Si nous entreprenions aujourd’hui de parcourir le même itinéraire que M. Caillié, nous retrouverions sans doute à chaque pas les mêmes types d’hôtes, de guides, de marchands exerçant le même négoce si pénible et si peu fructueux : l’économe Ibrahim, le vieux fourbe Lamfia, l’honnête, le généreux Arafanba, Karamo-Osila de Timé, le vieux tartufe Ali. Le pauvre vieux maître d’école de Cambaya, le pauvre vieux Maure de Kankan, la vieille négresse de Timé, le Chérif de Jenné, le grave et libéral Sidi-Abdallahi de Temboctou, le pauvre vieux forgeron d’El-Harib, le bon barbier de Méquinaz et tant d’autres que j’oublie.
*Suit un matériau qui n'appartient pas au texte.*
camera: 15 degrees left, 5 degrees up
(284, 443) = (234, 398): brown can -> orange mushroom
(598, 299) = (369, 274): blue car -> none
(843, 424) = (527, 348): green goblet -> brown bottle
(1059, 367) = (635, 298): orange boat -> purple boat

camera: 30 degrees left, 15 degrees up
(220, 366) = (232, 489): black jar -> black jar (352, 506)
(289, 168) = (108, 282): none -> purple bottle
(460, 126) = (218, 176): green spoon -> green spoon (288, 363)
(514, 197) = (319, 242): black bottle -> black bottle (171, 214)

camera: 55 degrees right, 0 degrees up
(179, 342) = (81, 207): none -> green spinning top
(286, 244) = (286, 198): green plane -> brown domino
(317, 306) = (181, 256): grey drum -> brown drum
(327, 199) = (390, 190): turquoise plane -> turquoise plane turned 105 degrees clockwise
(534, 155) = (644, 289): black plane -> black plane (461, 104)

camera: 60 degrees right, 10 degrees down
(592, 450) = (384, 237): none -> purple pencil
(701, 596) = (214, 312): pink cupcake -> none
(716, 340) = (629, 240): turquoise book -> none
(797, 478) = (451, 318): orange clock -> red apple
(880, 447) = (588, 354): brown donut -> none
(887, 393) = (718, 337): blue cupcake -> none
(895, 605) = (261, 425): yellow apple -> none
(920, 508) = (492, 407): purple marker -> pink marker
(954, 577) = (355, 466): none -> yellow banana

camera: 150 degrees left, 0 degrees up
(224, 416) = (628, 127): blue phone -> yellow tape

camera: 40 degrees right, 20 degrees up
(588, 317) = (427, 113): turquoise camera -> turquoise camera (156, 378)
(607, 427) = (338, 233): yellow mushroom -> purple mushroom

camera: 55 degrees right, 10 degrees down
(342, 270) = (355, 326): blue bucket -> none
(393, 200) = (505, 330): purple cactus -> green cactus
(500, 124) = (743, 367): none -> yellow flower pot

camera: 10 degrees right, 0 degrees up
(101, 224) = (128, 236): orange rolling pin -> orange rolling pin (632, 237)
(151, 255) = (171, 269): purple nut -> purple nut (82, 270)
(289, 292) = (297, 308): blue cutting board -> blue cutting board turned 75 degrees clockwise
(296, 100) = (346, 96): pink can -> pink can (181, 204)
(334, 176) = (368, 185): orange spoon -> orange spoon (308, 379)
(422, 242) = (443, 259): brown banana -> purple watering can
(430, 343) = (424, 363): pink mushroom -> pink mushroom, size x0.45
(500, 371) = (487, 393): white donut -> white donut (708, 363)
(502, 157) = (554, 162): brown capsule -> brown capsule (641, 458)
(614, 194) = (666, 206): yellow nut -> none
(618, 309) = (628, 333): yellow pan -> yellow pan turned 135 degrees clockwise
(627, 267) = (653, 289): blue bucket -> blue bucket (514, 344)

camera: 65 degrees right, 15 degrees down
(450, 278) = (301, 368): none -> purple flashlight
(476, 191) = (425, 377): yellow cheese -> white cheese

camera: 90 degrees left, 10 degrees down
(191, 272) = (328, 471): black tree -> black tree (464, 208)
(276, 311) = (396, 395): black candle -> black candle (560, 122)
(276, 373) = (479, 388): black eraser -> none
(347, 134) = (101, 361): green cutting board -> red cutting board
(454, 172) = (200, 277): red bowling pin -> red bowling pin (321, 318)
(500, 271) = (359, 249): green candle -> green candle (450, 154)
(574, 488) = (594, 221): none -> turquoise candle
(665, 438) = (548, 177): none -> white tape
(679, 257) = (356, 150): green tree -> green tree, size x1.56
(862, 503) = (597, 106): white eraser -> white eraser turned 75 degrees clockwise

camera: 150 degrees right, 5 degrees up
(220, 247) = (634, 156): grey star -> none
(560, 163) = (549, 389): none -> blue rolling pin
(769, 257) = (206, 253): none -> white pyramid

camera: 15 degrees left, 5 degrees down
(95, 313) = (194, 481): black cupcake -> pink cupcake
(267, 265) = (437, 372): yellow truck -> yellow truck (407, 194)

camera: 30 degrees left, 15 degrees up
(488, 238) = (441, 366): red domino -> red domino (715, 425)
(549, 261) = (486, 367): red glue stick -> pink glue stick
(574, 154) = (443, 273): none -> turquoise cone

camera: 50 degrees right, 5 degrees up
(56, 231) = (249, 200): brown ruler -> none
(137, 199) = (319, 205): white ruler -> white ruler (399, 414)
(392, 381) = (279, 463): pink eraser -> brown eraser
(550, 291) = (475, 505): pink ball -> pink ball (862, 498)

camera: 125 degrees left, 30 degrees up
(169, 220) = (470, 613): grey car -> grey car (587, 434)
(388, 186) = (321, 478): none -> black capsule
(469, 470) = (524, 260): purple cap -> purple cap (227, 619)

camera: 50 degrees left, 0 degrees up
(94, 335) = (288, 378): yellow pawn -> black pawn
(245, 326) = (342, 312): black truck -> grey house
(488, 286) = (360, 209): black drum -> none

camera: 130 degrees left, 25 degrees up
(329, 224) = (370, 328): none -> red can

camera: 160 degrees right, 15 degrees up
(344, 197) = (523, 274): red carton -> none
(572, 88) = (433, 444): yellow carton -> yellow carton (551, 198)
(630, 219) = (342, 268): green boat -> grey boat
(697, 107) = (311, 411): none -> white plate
Si donc nous nous retournions pour embrasser d’un coup-d’œil et dans toute sa longueur la route où nous n’avons jusqu’ici cheminé que pas à pas, voyant peu de chose à la fois devant nous et presque rien sur les côtés, le spectacle qui s’offrirait à nous ne serait pas d’un autre temps, ce serait la réalité même que le soleil éclaire à l’heure qu’il nous éclaire, à cela près qu’il s’élève, là-bas, plus haut au-dessus de l’horizon.

Cette revue, pour être complète, devrait suivre la distribution (sur cette longue ligne) des terrains, des produits minéralogiques, des arbres et des plantes, des diverses cultures, des divers ordres d’animaux domestiques et sauvages.

Arrêtons-nous seulement à considérer les différents peuples que nous venons de visiter. Les différences, qui se présentent d’abord, sont celles de la couleur de la peau : le teint noir, marron ou bronzé ; les cheveux crépus et les cheveux lisses. — Après cela, la classification la plus naturelle est celle des peuples gais et des peuples sérieux : de ceux qui ont un système de croyances bien arrêté, un lieu commun de pratiques journalières ou annuelles, un but pareil en cette vie et en l’autre, une seule et même ambition, une seule et même loi et de ceux qui n’ont rien de tel. Sur toute cette ligne, la religion de ceux qui en ont une, est la musulmane ; la juive ne commence à se montrer que dans l’empire de Maroc. Encore ceux qui n’ont pas de religion constituée, reçoivent avec le plus grand respect tout ce qui leur vient de la musulmane. Musulmans et autres, noirs marrons ou bronzés, tous ils s’accordent dans leur croyance au pouvoir magique de l’écriture (de l’écriture arabe, la seule qu’ils connaissent) ; à la puissance miraculeuse des formules coraniques.

Du reste, parmi les Fidèles, nul doute sur la mission du Prophète, sur la divine origine du Saint-Livre, sur l’autre vie, le paradis et l’enfer. La dévotion est là bien souvent tout en mouvements automatiques des bras et des lèvres, mais la foi est aussi profonde qu’aveugle. Ils s’arrêtent devant une bouchée de porc, devant une goutte de bière ou d’eau-de-vie, comme devant le précipice qu’ils voient de leurs yeux. Chacun croit de sa religion ce qu’il en sait et tout ce qu’il en sait, plutôt plus que moins. Ils n’en discutent ou n’en démontrent pas plus la vérité qu’ils ne discutent ou démontrent la présence du soleil à l’heure de midi, et son influence bienfaisante ou terrible.

Cette religion n’est pas de nature à les animer d’un zèle bien vif pour l’exploitation de notre planète et l’amélioration du sort des hommes dans leur terrestre séjour.